平成272015)年度 一般研究2実施報告書

 

課題番号

27−共研−2079

分野分類

統計数理研究所内分野分類

i

主要研究分野分類

8

研究課題名

外来種防除のための土地利用最適化モデルの構築

フリガナ

代表者氏名

ヨシモト アツシ

吉本 敦

ローマ字

Yoshimoto Atsushi

所属機関

統計数理研究所

所属部局

数理・推論研究系

職  名

教授

配分経費

研究費

40千円

旅 費

301千円

研究参加者数

7 人

 

 

研究目的と成果(経過)の概要

 侵略的外来種は,在来生物と競合し,様々な経済的・生態的損失を引き起こしている.例えば,米国では外来植物による損失は年間1370億ドル以上と見積もられており,生態学的被害については,島嶼地域を中心に様々な固有種の絶滅をもたらしてきた.このようなことから,これまで,欧米を中心に,外来生物の被害を軽減するための管理について様々な研究が行われており,管理行為と外来生物リスクの相互作用を捉えた動的最適化モデルの構築と分析による費用効率的な管理に関する政策提言が行われている.しかし,外来生物の空間的な拡散メカニズムを明示的に考慮した最適土地利用時空間配置に関する研究は少なく,期間ごとに近隣セルに拡散する仮想の外来種の拡散に対して,管理の最適空間配置について分析したものがあるが,彼らが検討した外来種拡散メカニズムは非常に単純なものであり,外来生物の拡散能力を十分に捉えられているとは言えない.
 一方,生態学や生物学の分野では,外来生物の拡散に関して古くからモデルによる研究が展開されてきており,外来生物の分布拡大を予測する手法はほぼ確立されている.例えば,外来種の拡散スピードは植生状態により異なることが知られており,異質な植生状態の空間分布は外来種の拡散パターンに影響する.つまり,適切に管理された植生の空間構造により理論的には外来種の拡散をコントロールすることが可能になる.外来種の拡散は定着に適したハビタットの「量」が,ある「閾値」を越えたときに最も急速に広範囲に起こることから,生息地(ハビタット)の「量」について「閾値」を適切に制御することの重要性が指摘されている.このような外来種の拡散がどの「閾値」で起こるかは,ハビタットがどれだけ連続して広がるかという空間パターンと,外来種の分散様式に依存する.つまり,ハビタットの連続性を分断しその広がりを減らすことが,外来種の分布拡大を抑制する有効な対策になりうるといえる.しかしながら,それらの知見を費用効率的な管理の探索に活かすような研究や,管理の費用効率性を評価できる最適化のフレームワークはまだまだ不十分である.
 本研究は平成26年度から開始したもので,26年度では,セルオートマトン法による外来生物の空間的拡散モデルと時空間的土地利用最適化モデルを結合させ,効率的な土地利用時空間配置の意思決定をサポートしうるプロトタイプシステムを構築した.27年度では,その実装に向けたWebアプリの開発に取り組むと同時に,拡散モデルに使用されるパラメータの最適解への影響,および被害防止対策に向けた仮想状態での分析を試みた.

———

作業指示 –
**a)** 上記の報告書について、次の問いに答えてください。
(i) 米国では外来植物による損失が年間いくらと見積もられていますか。
(ii) 平成26年度に結合させた二つのモデルは何ですか。
(iii) 研究参加者数は何人ですか。
**b)** 上記の報告書のうち、「研究目的と成果(経過)の概要」で始まり「捉えられているとは言えない.」で終わる部分を、一字も変えずに出力してください。

抽出情報 –
———

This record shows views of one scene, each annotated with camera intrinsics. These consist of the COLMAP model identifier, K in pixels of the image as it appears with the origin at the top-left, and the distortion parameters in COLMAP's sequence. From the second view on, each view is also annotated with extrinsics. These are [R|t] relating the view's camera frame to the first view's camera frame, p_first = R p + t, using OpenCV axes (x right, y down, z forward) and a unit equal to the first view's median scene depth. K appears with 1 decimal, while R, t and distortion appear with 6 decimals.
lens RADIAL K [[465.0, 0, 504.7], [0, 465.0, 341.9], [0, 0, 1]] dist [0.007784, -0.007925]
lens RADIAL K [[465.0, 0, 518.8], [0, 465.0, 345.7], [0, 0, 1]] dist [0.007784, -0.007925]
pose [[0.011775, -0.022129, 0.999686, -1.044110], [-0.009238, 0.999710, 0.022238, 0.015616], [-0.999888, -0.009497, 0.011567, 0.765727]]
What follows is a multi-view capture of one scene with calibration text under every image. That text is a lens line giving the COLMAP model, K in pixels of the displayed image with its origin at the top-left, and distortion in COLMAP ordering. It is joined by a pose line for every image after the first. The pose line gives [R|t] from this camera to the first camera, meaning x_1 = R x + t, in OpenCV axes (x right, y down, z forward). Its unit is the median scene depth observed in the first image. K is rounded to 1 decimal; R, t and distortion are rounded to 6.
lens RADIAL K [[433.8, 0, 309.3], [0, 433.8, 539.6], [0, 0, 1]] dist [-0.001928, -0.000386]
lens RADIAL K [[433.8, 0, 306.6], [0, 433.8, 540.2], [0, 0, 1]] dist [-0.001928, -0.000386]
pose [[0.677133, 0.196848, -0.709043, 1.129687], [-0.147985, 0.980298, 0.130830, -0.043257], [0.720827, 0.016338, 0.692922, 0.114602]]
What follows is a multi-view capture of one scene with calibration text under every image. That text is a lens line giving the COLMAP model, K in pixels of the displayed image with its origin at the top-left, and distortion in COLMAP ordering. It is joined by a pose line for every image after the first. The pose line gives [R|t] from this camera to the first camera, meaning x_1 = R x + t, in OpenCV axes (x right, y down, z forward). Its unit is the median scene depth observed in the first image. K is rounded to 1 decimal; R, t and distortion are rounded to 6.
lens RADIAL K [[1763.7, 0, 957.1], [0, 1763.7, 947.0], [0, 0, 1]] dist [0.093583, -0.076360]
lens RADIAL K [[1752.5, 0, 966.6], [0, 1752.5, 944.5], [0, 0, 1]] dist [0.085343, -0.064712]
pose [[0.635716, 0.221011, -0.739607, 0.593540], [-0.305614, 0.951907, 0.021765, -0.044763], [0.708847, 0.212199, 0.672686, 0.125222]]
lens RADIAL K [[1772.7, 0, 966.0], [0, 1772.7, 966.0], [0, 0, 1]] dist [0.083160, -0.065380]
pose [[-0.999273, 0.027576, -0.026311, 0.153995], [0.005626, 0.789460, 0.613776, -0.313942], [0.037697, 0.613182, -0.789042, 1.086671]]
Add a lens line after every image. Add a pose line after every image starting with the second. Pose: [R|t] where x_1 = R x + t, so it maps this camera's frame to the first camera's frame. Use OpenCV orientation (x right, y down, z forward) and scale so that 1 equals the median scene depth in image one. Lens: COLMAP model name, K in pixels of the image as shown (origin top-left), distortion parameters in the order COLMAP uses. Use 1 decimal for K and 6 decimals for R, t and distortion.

———

解答一覧 –
**a)**
(i) 1370億ドル以上
(ii) セルオートマトン法による外来生物の空間的拡散モデルと時空間的土地利用最適化モデル
(iii) 7人

**b)**
研究目的と成果(経過)の概要

 侵略的外来種は,在来生物と競合し,様々な経済的・生態的損失を引き起こしている.例えば,米国では外来植物による損失は年間1370億ドル以上と見積もられており,生態学的被害については,島嶼地域を中心に様々な固有種の絶滅をもたらしてきた.このようなことから,これまで,欧米を中心に,外来生物の被害を軽減するための管理について様々な研究が行われており,管理行為と外来生物リスクの相互作用を捉えた動的最適化モデルの構築と分析による費用効率的な管理に関する政策提言が行われている.しかし,外来生物の空間的な拡散メカニズムを明示的に考慮した最適土地利用時空間配置に関する研究は少なく,期間ごとに近隣セルに拡散する仮想の外来種の拡散に対して,管理の最適空間配置について分析したものがあるが,彼らが検討した外来種拡散メカニズムは非常に単純なものであり,外来生物の拡散能力を十分に捉えられているとは言えない.